◆ **To do**:
a: Using the interview excerpt on becoming a historical materialist, answer these:
(i) In what city and what kind of family did the interviewee begin life?
(ii) What book read at McGill University shaped the interviewee's thinking about the nature of history, and whose lectures and papers does it collect?
(iii) On what did Descartes base the method of modern science?
b: Extend the interview excerpt on becoming a historical materialist, picking up right after its final sentence about Vico.

◆ **Text for analysis**:

+ + + + + + +

How did you become a historical materialist? You began life in Montreal in an Anglo Canadian family. When you look back over the years, how did you come to this very large, rich, and diverse theoretical viewpoint?

When I was at McGill University studying history, I was not only studying history in the sense of certain times and places — medieval, modern, European or Canadian, and so forth; but I also began to think about what is the nature of history. In that regard, one of the things I read was a book called The Idea of History, a collection of lectures and papers by R.G. Collingwood put together and published after Collingwood died. It is a rather coherent collection and it showed me a way of thinking about the nature of history as a form of knowledge. And that stuck with me pretty well through my life. I keep going back to it. Collingwood began with the study of Giambattista Vico who lived in the 18th century in Naples. He was a counterpoint to the Enlightenment. René Descartes, the great father of modern science, theorized the method of modern science based on the separation of the observer from the observed. Vico was more aware of the unity of observer and observed – of how the individual was creating the world through his thought and actions.

+ + + + + + +

◆ **Dataset extract**:

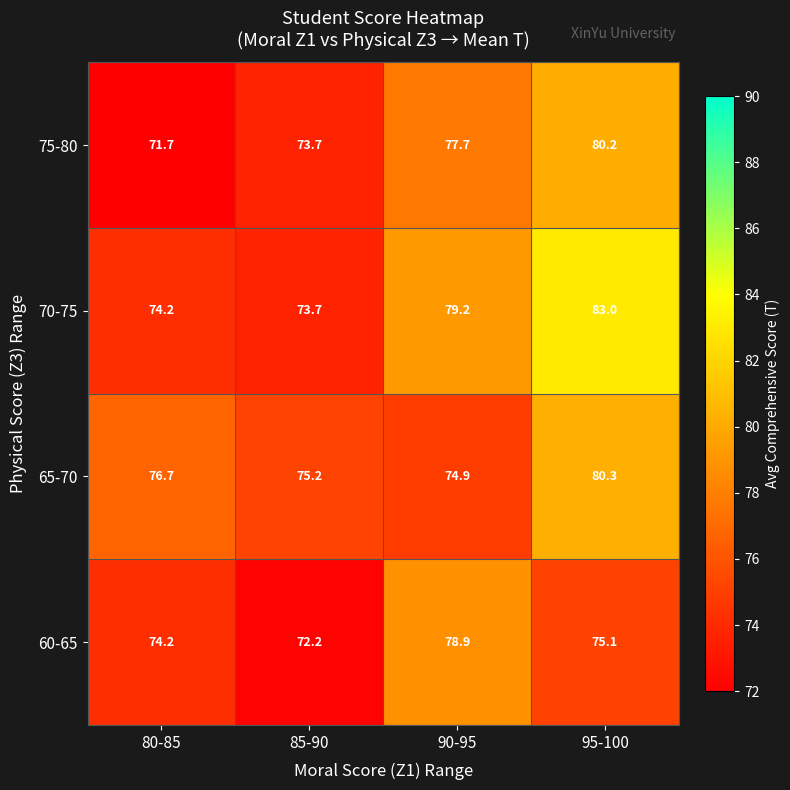

Rank the series at 95-100 from lowest to highest value.

60-65, 75-80, 65-70, 70-75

+ + + + + + +

◆ **Outputs by task**:
a:
(i) Montreal, in an Anglo Canadian family.
(ii) The Idea of History, which collects lectures and papers by R.G. Collingwood.
(iii) On the separation of the observer from the observed.

b:
Later, when I began to study Marxism, I was constantly comparing the Marxist theory of history with Vico’s. Karl Marx thought in terms of a progressive history, history leading towards an ideal end, an end that was going to result in a communist society. Vico was concerned with history as a cyclical process and the organic way societies evolve from birth to maturity and decline with the possibility of rebirth and a new cycle beginning. It was a very different concept of history from the Enlightenment view of progress towards some ultimate goal.

As an innate pessimist, I found Vico’s conception more compatible with what I understood about the world. So, when I came to reflect upon Marxism, I thought that Antonio Gramsci approached it from perhaps a more subjective – a more Vician — point of view. This was the point of view of ideas, motivations, and the creation of the collective will to change, something that Gramsci derived from Georges Sorel. Sorel is another person I keep returning to who influenced my thinking – especially his idea of the social myth and the way an idea is inserted into the collective consciousness and becomes a powerful force for change.